## Dataset extract
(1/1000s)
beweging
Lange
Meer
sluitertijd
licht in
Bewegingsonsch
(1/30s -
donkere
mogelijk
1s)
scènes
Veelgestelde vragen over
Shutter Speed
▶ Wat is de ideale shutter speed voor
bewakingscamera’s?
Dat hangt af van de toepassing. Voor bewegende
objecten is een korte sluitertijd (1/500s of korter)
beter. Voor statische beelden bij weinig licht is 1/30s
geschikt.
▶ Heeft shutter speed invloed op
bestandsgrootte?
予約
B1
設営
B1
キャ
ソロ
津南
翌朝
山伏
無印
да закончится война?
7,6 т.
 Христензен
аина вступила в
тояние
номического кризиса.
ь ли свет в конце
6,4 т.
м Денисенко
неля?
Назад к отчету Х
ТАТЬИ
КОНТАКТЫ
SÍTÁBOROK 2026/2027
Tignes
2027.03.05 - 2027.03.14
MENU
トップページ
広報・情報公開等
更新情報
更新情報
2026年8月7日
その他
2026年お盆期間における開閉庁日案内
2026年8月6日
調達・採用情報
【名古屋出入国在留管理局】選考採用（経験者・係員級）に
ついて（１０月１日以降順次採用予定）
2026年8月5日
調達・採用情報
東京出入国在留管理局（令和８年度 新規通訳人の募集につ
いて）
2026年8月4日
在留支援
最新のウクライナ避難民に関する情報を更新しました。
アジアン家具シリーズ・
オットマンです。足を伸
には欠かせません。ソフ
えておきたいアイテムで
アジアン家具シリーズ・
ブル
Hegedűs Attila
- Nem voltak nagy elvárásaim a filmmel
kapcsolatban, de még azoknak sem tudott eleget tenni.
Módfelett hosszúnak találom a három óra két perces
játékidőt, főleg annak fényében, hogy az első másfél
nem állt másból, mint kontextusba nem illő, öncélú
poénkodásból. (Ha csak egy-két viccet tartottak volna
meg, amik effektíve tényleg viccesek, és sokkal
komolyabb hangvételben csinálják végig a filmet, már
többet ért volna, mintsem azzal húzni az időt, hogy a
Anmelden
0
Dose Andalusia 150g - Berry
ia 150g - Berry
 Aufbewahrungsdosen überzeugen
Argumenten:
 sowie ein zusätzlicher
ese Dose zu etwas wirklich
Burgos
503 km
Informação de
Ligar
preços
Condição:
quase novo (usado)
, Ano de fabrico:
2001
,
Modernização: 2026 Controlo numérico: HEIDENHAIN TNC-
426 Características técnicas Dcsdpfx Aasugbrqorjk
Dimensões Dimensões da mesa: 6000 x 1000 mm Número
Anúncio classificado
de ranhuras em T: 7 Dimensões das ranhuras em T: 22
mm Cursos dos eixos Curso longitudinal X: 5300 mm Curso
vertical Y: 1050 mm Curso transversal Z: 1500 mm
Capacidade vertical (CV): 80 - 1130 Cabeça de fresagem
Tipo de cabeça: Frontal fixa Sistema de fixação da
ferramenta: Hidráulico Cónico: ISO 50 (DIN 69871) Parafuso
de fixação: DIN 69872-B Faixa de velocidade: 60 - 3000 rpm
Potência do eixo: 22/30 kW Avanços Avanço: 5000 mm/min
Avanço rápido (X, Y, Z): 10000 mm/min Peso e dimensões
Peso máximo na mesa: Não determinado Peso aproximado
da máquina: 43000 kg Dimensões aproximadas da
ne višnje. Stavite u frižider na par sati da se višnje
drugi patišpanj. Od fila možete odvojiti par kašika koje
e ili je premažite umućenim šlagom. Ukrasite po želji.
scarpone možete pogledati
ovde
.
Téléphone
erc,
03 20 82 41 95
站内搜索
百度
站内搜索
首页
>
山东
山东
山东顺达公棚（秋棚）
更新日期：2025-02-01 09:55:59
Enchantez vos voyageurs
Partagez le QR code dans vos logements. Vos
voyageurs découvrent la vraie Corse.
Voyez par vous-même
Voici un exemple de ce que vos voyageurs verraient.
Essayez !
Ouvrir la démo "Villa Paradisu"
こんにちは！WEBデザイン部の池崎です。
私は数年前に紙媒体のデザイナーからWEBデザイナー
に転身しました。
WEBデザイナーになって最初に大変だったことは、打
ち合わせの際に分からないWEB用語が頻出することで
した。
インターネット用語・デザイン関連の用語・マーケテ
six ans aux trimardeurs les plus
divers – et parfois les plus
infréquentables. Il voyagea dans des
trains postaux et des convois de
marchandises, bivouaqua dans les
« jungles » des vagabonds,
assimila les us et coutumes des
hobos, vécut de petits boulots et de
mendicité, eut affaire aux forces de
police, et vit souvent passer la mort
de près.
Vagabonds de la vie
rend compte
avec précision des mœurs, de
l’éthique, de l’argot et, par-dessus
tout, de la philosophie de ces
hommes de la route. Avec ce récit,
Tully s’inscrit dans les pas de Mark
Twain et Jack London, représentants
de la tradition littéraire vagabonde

## The problem
Give back exactly the lines from the one containing "trains postaux et des convois de" to the end of the material, both ends included.

## Written response
trains postaux et des convois de
marchandises, bivouaqua dans les
« jungles » des vagabonds,
assimila les us et coutumes des
hobos, vécut de petits boulots et de
mendicité, eut affaire aux forces de
police, et vit souvent passer la mort
de près.
Vagabonds de la vie
rend compte
avec précision des mœurs, de
l’éthique, de l’argot et, par-dessus
tout, de la philosophie de ces
hommes de la route. Avec ce récit,
Tully s’inscrit dans les pas de Mark
Twain et Jack London, représentants
de la tradition littéraire vagabonde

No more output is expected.